The concerns over the safety of the track began before Kumaritashvili's death. The slider's father, head of Georgia's luge federation, said his son expressed fear in a phone call just before he died.
And a slider from Venezuela said he sent warning letters to luge officials warning of the dangers after he crashed in training last November and failed to qualify for his third Olympics.
Statistics provided by the track show that in the 30,477 runs of the luge, bobsled and skeleton that occurred prior to the Olympics, there were 340 rollovers that required medical attention. It leads to another question: Is 1% an acceptable level of risk?
Since higher walls were erected in the area of the crash and the start lines were lowered to ratchet down the speeds on the track, the only communication from luge and VANOC officials has been Thursday's statement. Requests to speak with officials have been rejected or ignored.
Natalie Geisenberger of Germany, the women's silver medalist, gave voice to what many people are wondering: "They had to do that one year earlier . . . not when one is dead. It's too late. They are afraid now."
Certainly there were warning signs as the track went from concept to reality.
The building and certification of an Olympic track follows a fairly standard procedure. Once a host city is awarded the Olympics and site is selected for the venue, the process of building a single refrigerated track for luge, bobsled and skeleton begins.
A designer is hired. In the case of six Olympics, that man has been Udo Gurgel, an engineer based in Frankfurt, Germany, whose work must be approved by the two sports federations and members of the Olympic organizing committee. A local contractor translates Gurgel's computer-generated design into a mile-long cement chute.
Construction of the $105-million Whistler track took two years. VANOC announced that each curve and bank was within one to three millimeters of Gurgel's blueprints.
Then came testing in March 2008 by elite athletes of all three disciplines during a certification process called homologation. During more than 200 runs, sliders reached speeds in the low 90s. Tony Bensoof, America's most decorated singles slider, called navigating the track "a handful."

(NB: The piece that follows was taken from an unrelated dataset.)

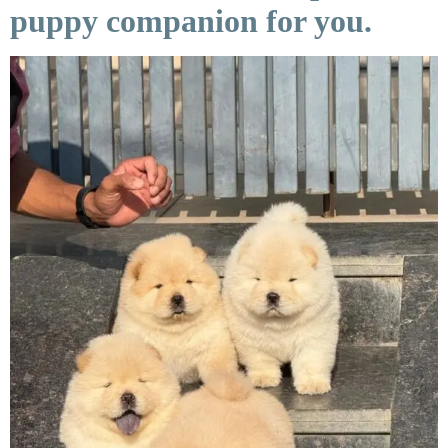
puppy companion for you.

Canada's Jeff Christie, a 2006 Olympian, proclaimed it "a challenging and fast track which is going to test our skills mentally, physically and technologically. Not just for Canada's athletes but for the world's best athletes."
If the word, "dangerous," was spoken, it wasn't for public record.
In approving the track, Walter Plaikner, chairman of the FIL technical committee and Italy's head coach, announced, "There is almost nothing to change."